§ DIRECTIONS: Copy out every line of the items below, reproducing each one character for character.

TASK INPUT Block Start

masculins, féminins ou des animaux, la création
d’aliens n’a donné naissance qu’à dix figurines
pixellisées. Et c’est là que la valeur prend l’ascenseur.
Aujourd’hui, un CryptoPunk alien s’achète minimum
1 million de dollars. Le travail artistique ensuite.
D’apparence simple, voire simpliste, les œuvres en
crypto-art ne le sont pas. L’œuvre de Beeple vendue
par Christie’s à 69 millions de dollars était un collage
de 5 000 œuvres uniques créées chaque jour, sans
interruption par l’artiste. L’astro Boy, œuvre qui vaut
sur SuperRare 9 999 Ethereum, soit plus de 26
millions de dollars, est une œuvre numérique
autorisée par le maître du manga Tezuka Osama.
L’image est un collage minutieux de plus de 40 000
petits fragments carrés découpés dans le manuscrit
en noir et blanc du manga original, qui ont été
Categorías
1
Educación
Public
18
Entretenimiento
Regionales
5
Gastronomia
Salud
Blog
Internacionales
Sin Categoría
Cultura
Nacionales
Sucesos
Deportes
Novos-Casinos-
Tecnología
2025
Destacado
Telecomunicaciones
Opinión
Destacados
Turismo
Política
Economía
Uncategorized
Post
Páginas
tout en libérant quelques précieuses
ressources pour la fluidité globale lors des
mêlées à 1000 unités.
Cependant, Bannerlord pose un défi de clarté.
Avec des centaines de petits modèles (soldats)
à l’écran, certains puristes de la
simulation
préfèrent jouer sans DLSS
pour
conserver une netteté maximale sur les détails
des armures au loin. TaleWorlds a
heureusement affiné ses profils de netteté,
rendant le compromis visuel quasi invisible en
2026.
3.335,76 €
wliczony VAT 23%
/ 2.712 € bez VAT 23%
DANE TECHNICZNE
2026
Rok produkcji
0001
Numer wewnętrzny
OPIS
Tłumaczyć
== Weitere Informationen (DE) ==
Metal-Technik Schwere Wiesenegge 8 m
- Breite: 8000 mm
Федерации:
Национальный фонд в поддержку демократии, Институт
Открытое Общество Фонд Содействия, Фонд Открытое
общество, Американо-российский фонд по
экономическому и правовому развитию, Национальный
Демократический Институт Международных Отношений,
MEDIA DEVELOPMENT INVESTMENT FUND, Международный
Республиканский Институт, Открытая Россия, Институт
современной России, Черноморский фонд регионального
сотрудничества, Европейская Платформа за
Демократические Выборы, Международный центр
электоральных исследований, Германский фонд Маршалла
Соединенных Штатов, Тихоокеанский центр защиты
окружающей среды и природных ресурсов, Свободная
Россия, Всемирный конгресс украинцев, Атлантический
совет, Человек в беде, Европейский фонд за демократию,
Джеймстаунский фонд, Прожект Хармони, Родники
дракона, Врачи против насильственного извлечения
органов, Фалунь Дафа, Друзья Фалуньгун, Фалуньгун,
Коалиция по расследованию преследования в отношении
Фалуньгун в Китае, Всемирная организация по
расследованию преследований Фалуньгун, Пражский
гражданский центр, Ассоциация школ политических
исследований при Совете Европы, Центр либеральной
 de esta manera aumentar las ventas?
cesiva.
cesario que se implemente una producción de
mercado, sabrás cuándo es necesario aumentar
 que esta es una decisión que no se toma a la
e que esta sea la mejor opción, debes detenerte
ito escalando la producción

TASK INPUT Block End

§ SOLUTION FOR THIS EXERCISE:
masculins, féminins ou des animaux, la création
d’aliens n’a donné naissance qu’à dix figurines
pixellisées. Et c’est là que la valeur prend l’ascenseur.
Aujourd’hui, un CryptoPunk alien s’achète minimum
1 million de dollars. Le travail artistique ensuite.
D’apparence simple, voire simpliste, les œuvres en
crypto-art ne le sont pas. L’œuvre de Beeple vendue
par Christie’s à 69 millions de dollars était un collage
de 5 000 œuvres uniques créées chaque jour, sans
interruption par l’artiste. L’astro Boy, œuvre qui vaut
sur SuperRare 9 999 Ethereum, soit plus de 26
millions de dollars, est une œuvre numérique
autorisée par le maître du manga Tezuka Osama.
L’image est un collage minutieux de plus de 40 000
petits fragments carrés découpés dans le manuscrit
en noir et blanc du manga original, qui ont été
Categorías
1
Educación
Public
18
Entretenimiento
Regionales
5
Gastronomia
Salud
Blog
Internacionales
Sin Categoría
Cultura
Nacionales
Sucesos
Deportes
Novos-Casinos-
Tecnología
2025
Destacado
Telecomunicaciones
Opinión
Destacados
Turismo
Política
Economía
Uncategorized
Post
Páginas
tout en libérant quelques précieuses
ressources pour la fluidité globale lors des
mêlées à 1000 unités.
Cependant, Bannerlord pose un défi de clarté.
Avec des centaines de petits modèles (soldats)
à l’écran, certains puristes de la
simulation
préfèrent jouer sans DLSS
pour
conserver une netteté maximale sur les détails
des armures au loin. TaleWorlds a
heureusement affiné ses profils de netteté,
rendant le compromis visuel quasi invisible en
2026.
3.335,76 €
wliczony VAT 23%
/ 2.712 € bez VAT 23%
DANE TECHNICZNE
2026
Rok produkcji
0001
Numer wewnętrzny
OPIS
Tłumaczyć
== Weitere Informationen (DE) ==
Metal-Technik Schwere Wiesenegge 8 m
- Breite: 8000 mm
Федерации:
Национальный фонд в поддержку демократии, Институт
Открытое Общество Фонд Содействия, Фонд Открытое
общество, Американо-российский фонд по
экономическому и правовому развитию, Национальный
Демократический Институт Международных Отношений,
MEDIA DEVELOPMENT INVESTMENT FUND, Международный
Республиканский Институт, Открытая Россия, Институт
современной России, Черноморский фонд регионального
сотрудничества, Европейская Платформа за
Демократические Выборы, Международный центр
электоральных исследований, Германский фонд Маршалла
Соединенных Штатов, Тихоокеанский центр защиты
окружающей среды и природных ресурсов, Свободная
Россия, Всемирный конгресс украинцев, Атлантический
совет, Человек в беде, Европейский фонд за демократию,
Джеймстаунский фонд, Прожект Хармони, Родники
дракона, Врачи против насильственного извлечения
органов, Фалунь Дафа, Друзья Фалуньгун, Фалуньгун,
Коалиция по расследованию преследования в отношении
Фалуньгун в Китае, Всемирная организация по
расследованию преследований Фалуньгун, Пражский
гражданский центр, Ассоциация школ политических
исследований при Совете Европы, Центр либеральной
 de esta manera aumentar las ventas?
cesiva.
cesario que se implemente una producción de
mercado, sabrás cuándo es necesario aumentar
 que esta es una decisión que no se toma a la
e que esta sea la mejor opción, debes detenerte
ito escalando la producción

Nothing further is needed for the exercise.